Repeat word for word the line with "Anggerik Oncidium 31/79</text>" and every line after it until the records below run out.

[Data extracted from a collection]
_ _ _
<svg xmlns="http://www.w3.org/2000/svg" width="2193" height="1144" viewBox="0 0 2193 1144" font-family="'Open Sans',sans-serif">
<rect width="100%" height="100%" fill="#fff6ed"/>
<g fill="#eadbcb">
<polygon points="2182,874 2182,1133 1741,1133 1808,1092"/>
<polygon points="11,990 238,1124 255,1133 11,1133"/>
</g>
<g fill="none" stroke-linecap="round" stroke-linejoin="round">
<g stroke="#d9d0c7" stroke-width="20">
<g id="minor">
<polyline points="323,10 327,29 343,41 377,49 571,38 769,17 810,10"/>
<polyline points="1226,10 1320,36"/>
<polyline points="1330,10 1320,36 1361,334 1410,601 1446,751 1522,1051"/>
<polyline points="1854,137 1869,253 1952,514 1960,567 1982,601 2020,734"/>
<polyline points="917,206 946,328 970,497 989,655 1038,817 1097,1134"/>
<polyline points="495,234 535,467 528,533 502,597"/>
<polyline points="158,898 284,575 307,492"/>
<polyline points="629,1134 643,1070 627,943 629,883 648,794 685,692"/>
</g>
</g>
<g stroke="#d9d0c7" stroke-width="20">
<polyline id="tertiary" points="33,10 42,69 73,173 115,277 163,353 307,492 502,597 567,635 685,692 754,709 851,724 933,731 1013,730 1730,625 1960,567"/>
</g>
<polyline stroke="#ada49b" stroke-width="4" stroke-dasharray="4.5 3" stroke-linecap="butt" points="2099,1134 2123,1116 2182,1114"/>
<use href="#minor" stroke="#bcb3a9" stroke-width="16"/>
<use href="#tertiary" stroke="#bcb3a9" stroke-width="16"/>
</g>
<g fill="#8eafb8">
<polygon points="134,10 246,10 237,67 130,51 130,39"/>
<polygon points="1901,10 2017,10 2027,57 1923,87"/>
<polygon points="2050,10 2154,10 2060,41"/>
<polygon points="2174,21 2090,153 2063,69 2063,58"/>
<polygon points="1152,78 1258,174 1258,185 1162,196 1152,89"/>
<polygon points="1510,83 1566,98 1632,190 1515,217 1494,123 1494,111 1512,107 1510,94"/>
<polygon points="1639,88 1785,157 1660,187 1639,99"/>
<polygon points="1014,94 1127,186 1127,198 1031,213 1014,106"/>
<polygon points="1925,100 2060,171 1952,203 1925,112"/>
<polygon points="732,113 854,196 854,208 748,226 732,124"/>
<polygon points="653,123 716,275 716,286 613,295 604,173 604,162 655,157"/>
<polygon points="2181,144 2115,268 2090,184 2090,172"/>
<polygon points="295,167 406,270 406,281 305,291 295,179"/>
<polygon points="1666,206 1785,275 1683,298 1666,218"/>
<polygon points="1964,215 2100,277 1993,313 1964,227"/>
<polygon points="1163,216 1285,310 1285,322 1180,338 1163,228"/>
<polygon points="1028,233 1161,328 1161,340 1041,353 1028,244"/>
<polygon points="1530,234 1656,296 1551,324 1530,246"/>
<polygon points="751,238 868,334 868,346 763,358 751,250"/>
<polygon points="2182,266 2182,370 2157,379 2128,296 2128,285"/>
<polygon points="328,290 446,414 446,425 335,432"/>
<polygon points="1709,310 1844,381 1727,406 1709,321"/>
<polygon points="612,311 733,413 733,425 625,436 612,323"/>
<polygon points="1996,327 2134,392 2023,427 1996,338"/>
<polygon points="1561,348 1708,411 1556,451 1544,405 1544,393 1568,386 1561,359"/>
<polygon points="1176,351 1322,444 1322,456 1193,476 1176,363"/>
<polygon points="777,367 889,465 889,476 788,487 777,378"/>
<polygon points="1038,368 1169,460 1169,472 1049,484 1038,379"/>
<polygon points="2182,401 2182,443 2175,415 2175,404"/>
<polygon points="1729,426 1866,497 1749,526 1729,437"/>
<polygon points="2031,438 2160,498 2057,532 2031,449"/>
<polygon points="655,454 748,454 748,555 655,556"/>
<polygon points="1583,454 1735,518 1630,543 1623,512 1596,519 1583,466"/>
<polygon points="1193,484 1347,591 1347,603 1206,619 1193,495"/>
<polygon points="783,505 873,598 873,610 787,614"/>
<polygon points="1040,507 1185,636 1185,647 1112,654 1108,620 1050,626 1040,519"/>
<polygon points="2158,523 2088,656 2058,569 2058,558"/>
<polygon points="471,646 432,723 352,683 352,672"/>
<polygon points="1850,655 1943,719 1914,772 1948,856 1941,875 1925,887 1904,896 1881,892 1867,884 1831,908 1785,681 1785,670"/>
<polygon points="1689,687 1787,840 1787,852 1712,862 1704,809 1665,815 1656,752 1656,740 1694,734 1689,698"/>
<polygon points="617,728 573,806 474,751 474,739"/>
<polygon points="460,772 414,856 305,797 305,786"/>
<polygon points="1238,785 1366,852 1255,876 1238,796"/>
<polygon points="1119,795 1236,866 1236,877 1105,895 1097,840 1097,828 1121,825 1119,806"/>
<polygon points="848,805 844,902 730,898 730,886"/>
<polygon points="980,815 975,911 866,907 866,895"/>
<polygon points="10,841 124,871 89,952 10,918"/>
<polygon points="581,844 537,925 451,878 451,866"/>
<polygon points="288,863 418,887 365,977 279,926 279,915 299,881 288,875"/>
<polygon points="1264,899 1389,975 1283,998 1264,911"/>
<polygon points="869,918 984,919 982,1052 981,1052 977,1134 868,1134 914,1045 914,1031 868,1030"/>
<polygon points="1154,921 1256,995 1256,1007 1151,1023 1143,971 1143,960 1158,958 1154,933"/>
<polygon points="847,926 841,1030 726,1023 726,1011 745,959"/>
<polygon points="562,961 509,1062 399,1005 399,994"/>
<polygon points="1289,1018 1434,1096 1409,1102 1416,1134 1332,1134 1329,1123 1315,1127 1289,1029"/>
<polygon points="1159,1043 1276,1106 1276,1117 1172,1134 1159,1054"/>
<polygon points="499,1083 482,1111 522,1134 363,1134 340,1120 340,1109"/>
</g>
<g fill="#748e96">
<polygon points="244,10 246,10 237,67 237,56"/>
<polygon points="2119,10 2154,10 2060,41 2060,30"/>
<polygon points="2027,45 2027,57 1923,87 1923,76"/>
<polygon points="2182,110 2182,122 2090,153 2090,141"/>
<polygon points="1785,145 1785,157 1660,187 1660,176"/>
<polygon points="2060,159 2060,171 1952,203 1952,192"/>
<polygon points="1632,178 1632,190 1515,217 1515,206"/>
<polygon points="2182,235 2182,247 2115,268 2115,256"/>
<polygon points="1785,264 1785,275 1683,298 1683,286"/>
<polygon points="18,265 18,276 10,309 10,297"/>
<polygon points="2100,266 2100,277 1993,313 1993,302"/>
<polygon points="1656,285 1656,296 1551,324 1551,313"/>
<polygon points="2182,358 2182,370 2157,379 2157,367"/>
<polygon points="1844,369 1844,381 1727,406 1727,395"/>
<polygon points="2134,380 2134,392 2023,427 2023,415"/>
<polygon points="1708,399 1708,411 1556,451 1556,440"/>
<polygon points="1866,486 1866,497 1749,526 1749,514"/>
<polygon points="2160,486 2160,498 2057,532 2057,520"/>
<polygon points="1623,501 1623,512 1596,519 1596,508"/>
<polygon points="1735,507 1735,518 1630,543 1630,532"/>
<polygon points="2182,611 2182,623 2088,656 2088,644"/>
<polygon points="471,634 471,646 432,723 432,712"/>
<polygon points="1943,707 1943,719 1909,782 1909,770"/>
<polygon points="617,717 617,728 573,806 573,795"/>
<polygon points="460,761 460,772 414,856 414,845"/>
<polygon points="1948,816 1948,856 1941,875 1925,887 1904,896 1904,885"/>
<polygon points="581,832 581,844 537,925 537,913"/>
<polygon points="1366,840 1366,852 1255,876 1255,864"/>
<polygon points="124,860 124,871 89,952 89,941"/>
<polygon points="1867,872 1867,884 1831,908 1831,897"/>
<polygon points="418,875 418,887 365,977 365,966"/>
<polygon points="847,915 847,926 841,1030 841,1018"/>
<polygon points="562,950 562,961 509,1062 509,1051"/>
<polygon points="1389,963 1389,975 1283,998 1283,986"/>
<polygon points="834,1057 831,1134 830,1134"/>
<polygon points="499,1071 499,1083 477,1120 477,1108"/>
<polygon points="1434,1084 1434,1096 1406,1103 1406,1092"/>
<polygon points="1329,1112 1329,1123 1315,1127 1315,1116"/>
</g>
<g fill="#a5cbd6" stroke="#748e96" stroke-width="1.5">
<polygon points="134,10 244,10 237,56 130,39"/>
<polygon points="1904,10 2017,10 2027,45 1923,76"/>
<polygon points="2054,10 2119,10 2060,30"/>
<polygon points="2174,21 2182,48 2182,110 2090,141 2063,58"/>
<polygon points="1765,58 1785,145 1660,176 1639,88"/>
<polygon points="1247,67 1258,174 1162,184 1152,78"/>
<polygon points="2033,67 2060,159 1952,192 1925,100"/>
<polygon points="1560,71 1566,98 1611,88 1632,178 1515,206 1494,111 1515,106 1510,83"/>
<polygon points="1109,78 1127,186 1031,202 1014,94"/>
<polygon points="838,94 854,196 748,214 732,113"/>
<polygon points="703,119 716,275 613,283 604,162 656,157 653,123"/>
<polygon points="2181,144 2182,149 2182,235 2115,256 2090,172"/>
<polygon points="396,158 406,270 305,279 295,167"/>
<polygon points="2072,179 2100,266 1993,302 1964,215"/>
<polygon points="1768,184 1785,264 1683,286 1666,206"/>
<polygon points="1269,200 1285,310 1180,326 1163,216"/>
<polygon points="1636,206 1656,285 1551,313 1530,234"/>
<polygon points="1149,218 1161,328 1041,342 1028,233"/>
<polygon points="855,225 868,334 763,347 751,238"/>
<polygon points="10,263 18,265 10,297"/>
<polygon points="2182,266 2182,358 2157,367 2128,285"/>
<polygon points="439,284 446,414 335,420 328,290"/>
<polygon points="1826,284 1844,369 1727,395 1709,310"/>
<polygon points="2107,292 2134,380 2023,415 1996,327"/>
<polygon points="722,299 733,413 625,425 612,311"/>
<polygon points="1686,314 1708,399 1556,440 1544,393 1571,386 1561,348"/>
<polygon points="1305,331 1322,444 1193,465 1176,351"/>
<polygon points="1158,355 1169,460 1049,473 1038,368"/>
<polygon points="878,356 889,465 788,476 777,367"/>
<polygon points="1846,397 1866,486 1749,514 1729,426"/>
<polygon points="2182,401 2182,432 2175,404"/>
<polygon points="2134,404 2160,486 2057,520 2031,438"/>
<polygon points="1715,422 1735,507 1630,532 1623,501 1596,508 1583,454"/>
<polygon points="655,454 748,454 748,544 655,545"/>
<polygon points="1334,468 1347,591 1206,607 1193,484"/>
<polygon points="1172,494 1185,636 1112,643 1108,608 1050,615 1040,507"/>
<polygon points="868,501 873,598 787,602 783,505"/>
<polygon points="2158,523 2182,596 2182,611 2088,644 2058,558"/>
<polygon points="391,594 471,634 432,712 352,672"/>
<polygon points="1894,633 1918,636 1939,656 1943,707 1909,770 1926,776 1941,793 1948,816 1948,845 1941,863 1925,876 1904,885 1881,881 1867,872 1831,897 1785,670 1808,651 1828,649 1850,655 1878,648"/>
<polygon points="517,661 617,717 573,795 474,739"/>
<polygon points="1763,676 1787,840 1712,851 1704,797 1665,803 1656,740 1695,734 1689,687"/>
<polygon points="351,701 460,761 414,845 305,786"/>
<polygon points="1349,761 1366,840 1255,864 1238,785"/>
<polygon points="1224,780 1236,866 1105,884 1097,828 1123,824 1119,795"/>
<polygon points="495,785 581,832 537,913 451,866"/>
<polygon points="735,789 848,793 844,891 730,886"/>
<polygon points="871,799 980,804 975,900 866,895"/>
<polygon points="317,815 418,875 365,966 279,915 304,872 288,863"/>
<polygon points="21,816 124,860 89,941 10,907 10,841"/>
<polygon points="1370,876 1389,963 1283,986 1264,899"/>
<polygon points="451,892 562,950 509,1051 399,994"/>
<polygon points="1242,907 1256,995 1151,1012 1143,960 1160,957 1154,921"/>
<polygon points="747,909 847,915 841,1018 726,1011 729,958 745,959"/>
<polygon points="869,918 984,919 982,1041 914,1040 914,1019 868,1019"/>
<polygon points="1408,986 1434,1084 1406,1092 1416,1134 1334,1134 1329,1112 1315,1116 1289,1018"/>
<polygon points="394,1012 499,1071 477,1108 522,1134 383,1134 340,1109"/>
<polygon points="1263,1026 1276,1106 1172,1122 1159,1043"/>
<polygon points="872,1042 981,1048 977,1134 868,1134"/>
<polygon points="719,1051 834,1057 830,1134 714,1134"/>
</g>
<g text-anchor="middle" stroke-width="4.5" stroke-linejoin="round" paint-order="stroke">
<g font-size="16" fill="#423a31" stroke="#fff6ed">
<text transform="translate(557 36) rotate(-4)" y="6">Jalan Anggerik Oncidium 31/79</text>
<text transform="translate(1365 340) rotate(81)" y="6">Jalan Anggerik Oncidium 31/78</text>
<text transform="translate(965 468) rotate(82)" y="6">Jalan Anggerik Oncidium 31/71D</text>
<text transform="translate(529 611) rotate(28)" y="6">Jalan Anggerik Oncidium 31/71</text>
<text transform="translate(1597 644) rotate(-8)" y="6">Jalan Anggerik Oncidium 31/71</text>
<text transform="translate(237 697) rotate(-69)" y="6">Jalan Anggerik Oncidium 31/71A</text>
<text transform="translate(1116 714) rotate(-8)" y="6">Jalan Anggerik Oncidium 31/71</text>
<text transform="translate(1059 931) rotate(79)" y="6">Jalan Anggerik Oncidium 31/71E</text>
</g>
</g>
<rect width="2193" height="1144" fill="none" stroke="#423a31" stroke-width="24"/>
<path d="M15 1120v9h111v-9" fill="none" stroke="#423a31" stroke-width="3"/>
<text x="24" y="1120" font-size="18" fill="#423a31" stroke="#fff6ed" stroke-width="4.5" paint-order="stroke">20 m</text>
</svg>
_ _ _
Response to this task |
<text transform="translate(557 36) rotate(-4)" y="6">Jalan Anggerik Oncidium 31/79</text>
<text transform="translate(1365 340) rotate(81)" y="6">Jalan Anggerik Oncidium 31/78</text>
<text transform="translate(965 468) rotate(82)" y="6">Jalan Anggerik Oncidium 31/71D</text>
<text transform="translate(529 611) rotate(28)" y="6">Jalan Anggerik Oncidium 31/71</text>
<text transform="translate(1597 644) rotate(-8)" y="6">Jalan Anggerik Oncidium 31/71</text>
<text transform="translate(237 697) rotate(-69)" y="6">Jalan Anggerik Oncidium 31/71A</text>
<text transform="translate(1116 714) rotate(-8)" y="6">Jalan Anggerik Oncidium 31/71</text>
<text transform="translate(1059 931) rotate(79)" y="6">Jalan Anggerik Oncidium 31/71E</text>
</g>
</g>
<rect width="2193" height="1144" fill="none" stroke="#423a31" stroke-width="24"/>
<path d="M15 1120v9h111v-9" fill="none" stroke="#423a31" stroke-width="3"/>
<text x="24" y="1120" font-size="18" fill="#423a31" stroke="#fff6ed" stroke-width="4.5" paint-order="stroke">20 m</text>
</svg>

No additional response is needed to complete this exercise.